[[ Source material, beginning ]]
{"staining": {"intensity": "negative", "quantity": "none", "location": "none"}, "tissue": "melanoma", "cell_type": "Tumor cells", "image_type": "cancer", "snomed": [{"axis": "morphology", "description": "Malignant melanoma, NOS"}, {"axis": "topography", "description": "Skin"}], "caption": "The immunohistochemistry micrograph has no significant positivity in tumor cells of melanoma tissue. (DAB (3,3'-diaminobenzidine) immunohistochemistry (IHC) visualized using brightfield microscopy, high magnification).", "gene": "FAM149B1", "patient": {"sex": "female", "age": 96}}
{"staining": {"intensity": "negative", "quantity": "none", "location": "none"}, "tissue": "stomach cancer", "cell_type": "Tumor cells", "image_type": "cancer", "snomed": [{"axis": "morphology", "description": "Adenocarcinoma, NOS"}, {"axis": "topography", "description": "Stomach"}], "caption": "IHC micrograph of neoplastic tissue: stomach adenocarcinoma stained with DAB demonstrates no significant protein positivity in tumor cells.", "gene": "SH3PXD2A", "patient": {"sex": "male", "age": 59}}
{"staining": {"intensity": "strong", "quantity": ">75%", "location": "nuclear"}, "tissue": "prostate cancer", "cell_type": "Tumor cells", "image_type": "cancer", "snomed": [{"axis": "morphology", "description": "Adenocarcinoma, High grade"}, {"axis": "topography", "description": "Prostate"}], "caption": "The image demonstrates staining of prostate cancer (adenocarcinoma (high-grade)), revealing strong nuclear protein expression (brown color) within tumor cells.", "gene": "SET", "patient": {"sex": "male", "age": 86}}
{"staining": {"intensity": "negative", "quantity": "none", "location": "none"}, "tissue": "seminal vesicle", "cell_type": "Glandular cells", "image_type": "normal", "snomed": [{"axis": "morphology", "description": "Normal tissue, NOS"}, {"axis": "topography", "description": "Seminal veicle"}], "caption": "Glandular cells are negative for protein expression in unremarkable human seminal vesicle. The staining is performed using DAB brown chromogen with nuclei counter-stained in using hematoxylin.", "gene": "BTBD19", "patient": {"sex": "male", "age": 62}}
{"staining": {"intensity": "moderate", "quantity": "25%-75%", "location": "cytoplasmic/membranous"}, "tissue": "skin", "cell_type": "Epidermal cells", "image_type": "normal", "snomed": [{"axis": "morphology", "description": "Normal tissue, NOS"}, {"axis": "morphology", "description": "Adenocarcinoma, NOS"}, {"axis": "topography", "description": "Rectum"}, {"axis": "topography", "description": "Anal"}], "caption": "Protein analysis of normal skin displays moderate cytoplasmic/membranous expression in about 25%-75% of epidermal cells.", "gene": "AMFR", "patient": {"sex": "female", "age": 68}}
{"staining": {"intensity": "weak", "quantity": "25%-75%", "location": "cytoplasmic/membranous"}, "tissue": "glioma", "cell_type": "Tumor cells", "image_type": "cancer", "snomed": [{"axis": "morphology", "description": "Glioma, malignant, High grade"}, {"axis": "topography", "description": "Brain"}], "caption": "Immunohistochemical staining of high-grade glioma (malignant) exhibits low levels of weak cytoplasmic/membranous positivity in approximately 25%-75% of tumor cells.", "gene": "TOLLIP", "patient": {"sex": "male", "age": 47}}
[[ Source material, end ]]
◆ What is being asked ◆
The answer must consist of all the entries, copied exactly.

◆ Task answer ◆
{"staining": {"intensity": "negative", "quantity": "none", "location": "none"}, "tissue": "melanoma", "cell_type": "Tumor cells", "image_type": "cancer", "snomed": [{"axis": "morphology", "description": "Malignant melanoma, NOS"}, {"axis": "topography", "description": "Skin"}], "caption": "The immunohistochemistry micrograph has no significant positivity in tumor cells of melanoma tissue. (DAB (3,3'-diaminobenzidine) immunohistochemistry (IHC) visualized using brightfield microscopy, high magnification).", "gene": "FAM149B1", "patient": {"sex": "female", "age": 96}}
{"staining": {"intensity": "negative", "quantity": "none", "location": "none"}, "tissue": "stomach cancer", "cell_type": "Tumor cells", "image_type": "cancer", "snomed": [{"axis": "morphology", "description": "Adenocarcinoma, NOS"}, {"axis": "topography", "description": "Stomach"}], "caption": "IHC micrograph of neoplastic tissue: stomach adenocarcinoma stained with DAB demonstrates no significant protein positivity in tumor cells.", "gene": "SH3PXD2A", "patient": {"sex": "male", "age": 59}}
{"staining": {"intensity": "strong", "quantity": ">75%", "location": "nuclear"}, "tissue": "prostate cancer", "cell_type": "Tumor cells", "image_type": "cancer", "snomed": [{"axis": "morphology", "description": "Adenocarcinoma, High grade"}, {"axis": "topography", "description": "Prostate"}], "caption": "The image demonstrates staining of prostate cancer (adenocarcinoma (high-grade)), revealing strong nuclear protein expression (brown color) within tumor cells.", "gene": "SET", "patient": {"sex": "male", "age": 86}}
{"staining": {"intensity": "negative", "quantity": "none", "location": "none"}, "tissue": "seminal vesicle", "cell_type": "Glandular cells", "image_type": "normal", "snomed": [{"axis": "morphology", "description": "Normal tissue, NOS"}, {"axis": "topography", "description": "Seminal veicle"}], "caption": "Glandular cells are negative for protein expression in unremarkable human seminal vesicle. The staining is performed using DAB brown chromogen with nuclei counter-stained in using hematoxylin.", "gene": "BTBD19", "patient": {"sex": "male", "age": 62}}
{"staining": {"intensity": "moderate", "quantity": "25%-75%", "location": "cytoplasmic/membranous"}, "tissue": "skin", "cell_type": "Epidermal cells", "image_type": "normal", "snomed": [{"axis": "morphology", "description": "Normal tissue, NOS"}, {"axis": "morphology", "description": "Adenocarcinoma, NOS"}, {"axis": "topography", "description": "Rectum"}, {"axis": "topography", "description": "Anal"}], "caption": "Protein analysis of normal skin displays moderate cytoplasmic/membranous expression in about 25%-75% of epidermal cells.", "gene": "AMFR", "patient": {"sex": "female", "age": 68}}
{"staining": {"intensity": "weak", "quantity": "25%-75%", "location": "cytoplasmic/membranous"}, "tissue": "glioma", "cell_type": "Tumor cells", "image_type": "cancer", "snomed": [{"axis": "morphology", "description": "Glioma, malignant, High grade"}, {"axis": "topography", "description": "Brain"}], "caption": "Immunohistochemical staining of high-grade glioma (malignant) exhibits low levels of weak cytoplasmic/membranous positivity in approximately 25%-75% of tumor cells.", "gene": "TOLLIP", "patient": {"sex": "male", "age": 47}}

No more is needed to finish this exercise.